Among the entries below, find the lines with the word "Programmes" and return them.
BEGIN
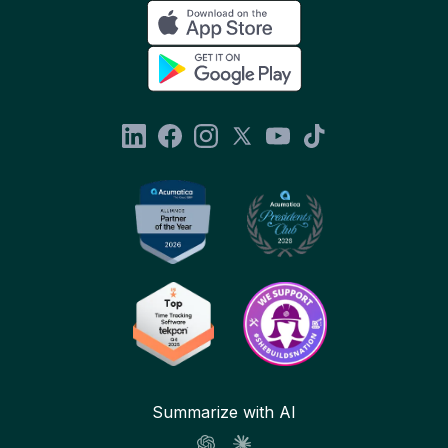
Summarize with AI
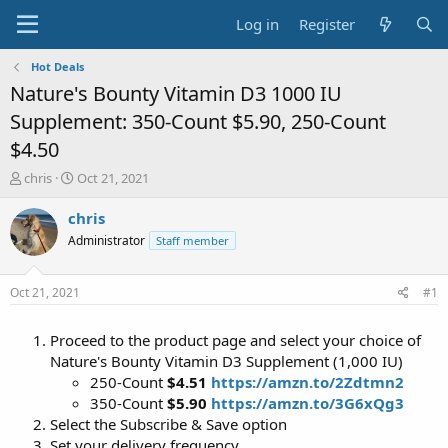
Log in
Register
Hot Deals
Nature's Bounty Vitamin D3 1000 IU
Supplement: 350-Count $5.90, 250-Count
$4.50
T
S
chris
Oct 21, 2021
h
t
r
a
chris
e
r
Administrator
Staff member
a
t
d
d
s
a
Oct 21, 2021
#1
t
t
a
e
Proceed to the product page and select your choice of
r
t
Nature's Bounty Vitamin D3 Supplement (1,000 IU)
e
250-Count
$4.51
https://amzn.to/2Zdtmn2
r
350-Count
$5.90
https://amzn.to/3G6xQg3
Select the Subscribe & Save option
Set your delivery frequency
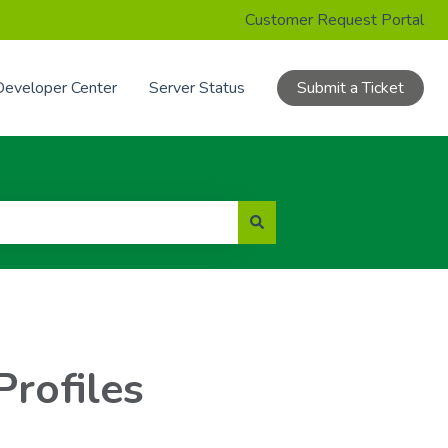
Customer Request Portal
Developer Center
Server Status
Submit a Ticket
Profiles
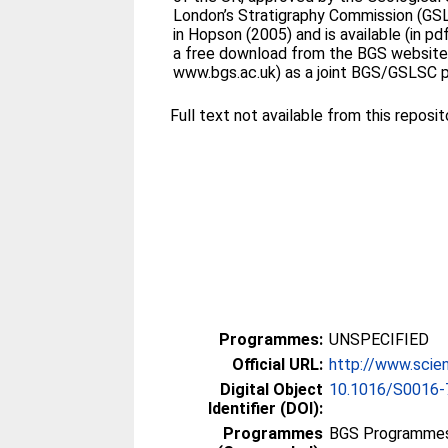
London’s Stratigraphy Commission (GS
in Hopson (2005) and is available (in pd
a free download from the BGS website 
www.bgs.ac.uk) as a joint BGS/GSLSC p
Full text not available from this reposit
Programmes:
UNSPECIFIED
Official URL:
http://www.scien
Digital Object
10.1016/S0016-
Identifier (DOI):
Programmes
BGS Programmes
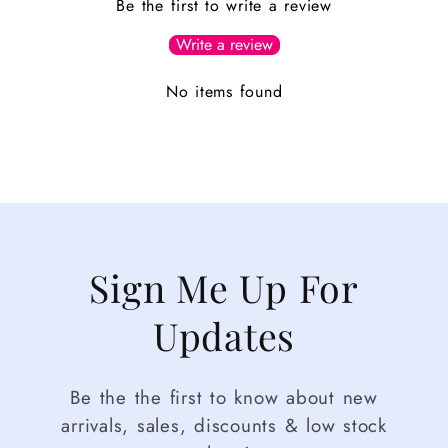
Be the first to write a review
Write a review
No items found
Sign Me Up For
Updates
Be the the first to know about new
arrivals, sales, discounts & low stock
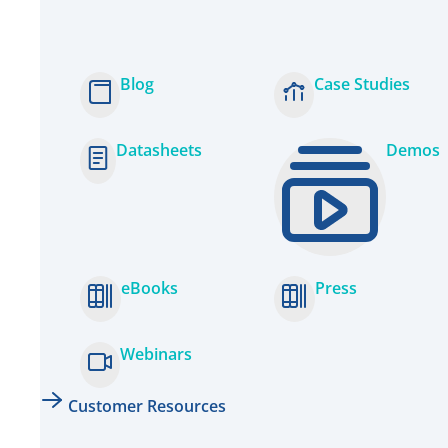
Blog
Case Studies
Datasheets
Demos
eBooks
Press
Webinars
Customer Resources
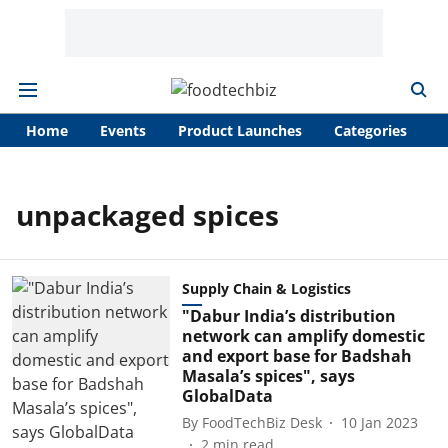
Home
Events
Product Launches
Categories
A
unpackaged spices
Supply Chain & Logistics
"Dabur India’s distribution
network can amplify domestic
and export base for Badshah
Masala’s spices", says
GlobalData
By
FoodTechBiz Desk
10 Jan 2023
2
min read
END
BEGIN
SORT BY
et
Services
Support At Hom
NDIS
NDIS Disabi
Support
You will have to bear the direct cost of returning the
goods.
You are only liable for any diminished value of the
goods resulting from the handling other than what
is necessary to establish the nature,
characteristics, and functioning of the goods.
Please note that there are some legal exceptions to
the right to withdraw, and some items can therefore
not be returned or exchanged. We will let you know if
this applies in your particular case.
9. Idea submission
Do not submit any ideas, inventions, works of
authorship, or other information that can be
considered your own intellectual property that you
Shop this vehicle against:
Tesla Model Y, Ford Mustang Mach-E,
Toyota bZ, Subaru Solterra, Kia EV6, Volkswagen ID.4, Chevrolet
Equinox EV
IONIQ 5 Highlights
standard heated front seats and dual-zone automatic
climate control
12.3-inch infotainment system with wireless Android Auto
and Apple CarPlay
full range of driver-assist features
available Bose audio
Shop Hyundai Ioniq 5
END
BEGIN
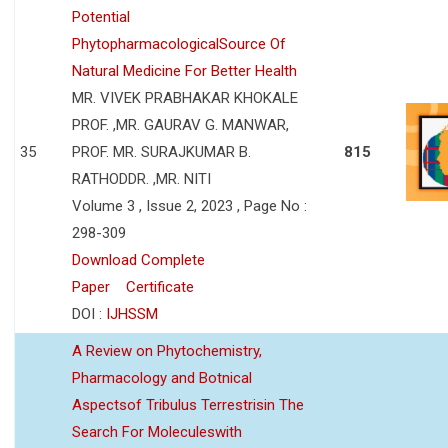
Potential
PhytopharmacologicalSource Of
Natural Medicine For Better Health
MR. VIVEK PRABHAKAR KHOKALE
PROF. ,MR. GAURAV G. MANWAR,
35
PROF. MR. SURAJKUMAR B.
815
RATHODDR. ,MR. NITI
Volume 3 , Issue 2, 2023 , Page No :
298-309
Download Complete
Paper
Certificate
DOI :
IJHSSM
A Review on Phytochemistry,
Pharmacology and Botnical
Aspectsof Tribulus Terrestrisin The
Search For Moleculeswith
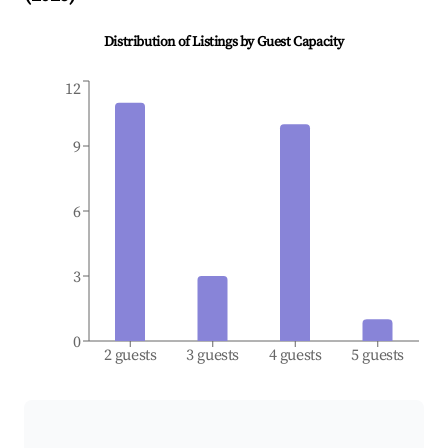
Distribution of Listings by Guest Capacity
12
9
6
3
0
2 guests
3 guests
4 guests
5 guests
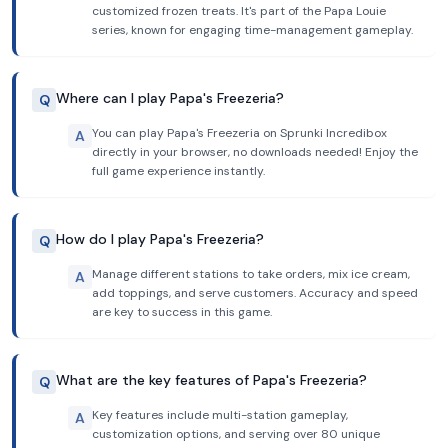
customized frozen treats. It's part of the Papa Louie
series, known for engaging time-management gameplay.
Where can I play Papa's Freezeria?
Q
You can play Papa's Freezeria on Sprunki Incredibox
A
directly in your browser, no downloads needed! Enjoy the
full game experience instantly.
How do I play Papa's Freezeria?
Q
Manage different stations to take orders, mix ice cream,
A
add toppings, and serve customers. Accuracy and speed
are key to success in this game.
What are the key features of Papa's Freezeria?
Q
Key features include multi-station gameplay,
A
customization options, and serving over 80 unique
END
### ANSWER TO THE PROBLEM
Programmes:
Programmes
BGS Programmes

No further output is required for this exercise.